Vaughan: We'll raise our game
Michael Vaughan claims Saturday’s showdown with Australia will bring out the best in England as they attempt to put down a marker for this winter’s Ashes series.
Sunday’s disappointing four-wicket defeat in their opening match of the ICC Champions Trophy in Jaipur left England needing to win their final two games against Australia and West Indies to retain an interest in the tournament.
But Vaughan believes the chance to renew their long-standing rivalry with Australia can lift England to a new level of performance as they attempt to claim a psychological advantage prior to the start of the Ashes next month.
“When you lose a game like that, the key to it is how you bounce back,” said Vaughan, who is in the middle of an intense rehabilitation programme following an operation on his left knee in mid-summer.
“There’s no bigger game than Australia and that’s probably the sort of game you need.
“We know exactly how Australia will play - they’ll play an aggressive game and it should set up our players nicely.
“I know it’s only one-day cricket rather than the Ashes, but we do want to get one up on them, so Saturday is a big game.”
Saturday’s match is just the start of what will be an intense build-up to the first Test at Brisbane on November 23.
Australia have already begun to try and unsettle England, with Glenn McGrath - as he did prior to the 2005 series - predicting a 5-0 series success.
But Vaughan is confident England have the ability to withstand that intensity and remain competitive with Australia on their home soil, something they have not done since Mike Gatting’s side won the 1986-87 series.
“I think we’ve got a good chance in the Ashes but a lot will depend on how we start - if we get off to a good start in Brisbane then I believe we’ve got a great chance,” said Vaughan.
“I think our squad is good enough to go over there and retain the Ashes and, if we do that, without a doubt it will be a bigger achievement than winning them in England last year.

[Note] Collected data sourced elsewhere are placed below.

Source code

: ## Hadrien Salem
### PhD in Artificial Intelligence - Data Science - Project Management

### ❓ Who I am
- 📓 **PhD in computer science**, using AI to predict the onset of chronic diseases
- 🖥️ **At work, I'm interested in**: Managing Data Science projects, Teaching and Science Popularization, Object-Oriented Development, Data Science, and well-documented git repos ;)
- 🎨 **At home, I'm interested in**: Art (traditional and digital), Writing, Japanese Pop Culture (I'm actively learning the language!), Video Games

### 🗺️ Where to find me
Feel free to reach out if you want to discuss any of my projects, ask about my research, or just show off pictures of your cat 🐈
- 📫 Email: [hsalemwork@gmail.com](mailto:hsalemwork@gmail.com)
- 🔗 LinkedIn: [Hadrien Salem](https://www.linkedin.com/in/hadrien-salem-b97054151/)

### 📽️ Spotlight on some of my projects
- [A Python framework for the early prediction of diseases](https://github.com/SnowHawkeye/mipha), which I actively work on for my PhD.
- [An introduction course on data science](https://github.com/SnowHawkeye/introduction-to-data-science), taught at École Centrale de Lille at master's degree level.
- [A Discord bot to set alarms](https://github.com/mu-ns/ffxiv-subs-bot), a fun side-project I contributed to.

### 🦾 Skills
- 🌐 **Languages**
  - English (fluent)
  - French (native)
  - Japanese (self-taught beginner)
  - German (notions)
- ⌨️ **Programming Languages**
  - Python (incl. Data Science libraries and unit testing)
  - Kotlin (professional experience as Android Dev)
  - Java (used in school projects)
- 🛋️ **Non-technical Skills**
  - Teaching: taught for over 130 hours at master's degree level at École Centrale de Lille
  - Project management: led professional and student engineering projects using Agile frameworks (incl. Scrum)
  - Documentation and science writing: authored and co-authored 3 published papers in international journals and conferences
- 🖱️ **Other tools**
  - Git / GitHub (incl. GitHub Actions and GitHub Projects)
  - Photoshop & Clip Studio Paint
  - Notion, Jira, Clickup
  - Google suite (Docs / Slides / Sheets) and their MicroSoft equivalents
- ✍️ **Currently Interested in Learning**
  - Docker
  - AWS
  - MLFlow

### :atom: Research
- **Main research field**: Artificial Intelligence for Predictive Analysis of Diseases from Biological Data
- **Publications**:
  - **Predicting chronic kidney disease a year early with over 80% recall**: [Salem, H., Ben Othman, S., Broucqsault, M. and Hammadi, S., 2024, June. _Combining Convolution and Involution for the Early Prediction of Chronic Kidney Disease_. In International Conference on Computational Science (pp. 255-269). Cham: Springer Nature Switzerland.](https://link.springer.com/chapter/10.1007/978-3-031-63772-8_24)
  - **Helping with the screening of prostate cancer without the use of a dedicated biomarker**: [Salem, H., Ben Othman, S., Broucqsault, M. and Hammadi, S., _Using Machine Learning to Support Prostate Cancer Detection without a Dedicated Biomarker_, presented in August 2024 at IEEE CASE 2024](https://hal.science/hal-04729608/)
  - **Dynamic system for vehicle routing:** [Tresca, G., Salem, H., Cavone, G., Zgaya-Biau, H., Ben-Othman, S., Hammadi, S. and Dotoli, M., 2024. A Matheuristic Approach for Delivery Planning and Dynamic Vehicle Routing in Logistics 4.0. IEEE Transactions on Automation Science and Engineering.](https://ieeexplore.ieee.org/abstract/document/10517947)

“Playing at home is a totally different game because it’s a familiar environment and you can pop home between Tests, but abroad you’re always in hotels and the tour bus.
“The challenge is there and the Ashes will come down to how well we cope with the pressure.
“If we can cope with that, enjoy our cricket and express ourselves, then there is no reason why we can’t succeed.”
Vaughan also is concerned Australia will have learned from their shock Ashes defeat in 2005 and are unlikely to allow England the opportunity to bounce back as they did then when they lost the first Test at Lord’s but won the series 2-1.
“You have to consider whether Australia will let us back into the series like they did after Lord’s last summer and I’m not sure they will,” he admitted.
“I think they’ll have learned a hell of a lot from going 1-0 up and allowing us back into it last time around.
“The first day of every Test is always crucial against Australia and I always think you have to finish a little bit ahead of them on day one because they tend to come back very well at you.”
He added: “When you play Australia you have to take all your opportunities. If you win the toss and it’s a good pitch you have to make best use of that first day.
“If you’re in the field and the ball starts to swing you have to make the most of that hour. You have to take wickets in that period.
“I remember Andrew Strauss’ flying one-handed catch at Trent Bridge and that could have been the difference in that game because we only won it by three wickets.
“Those little things count so much. Against good teams you generally have to take the chances you get first time around because they don’t give you too many.”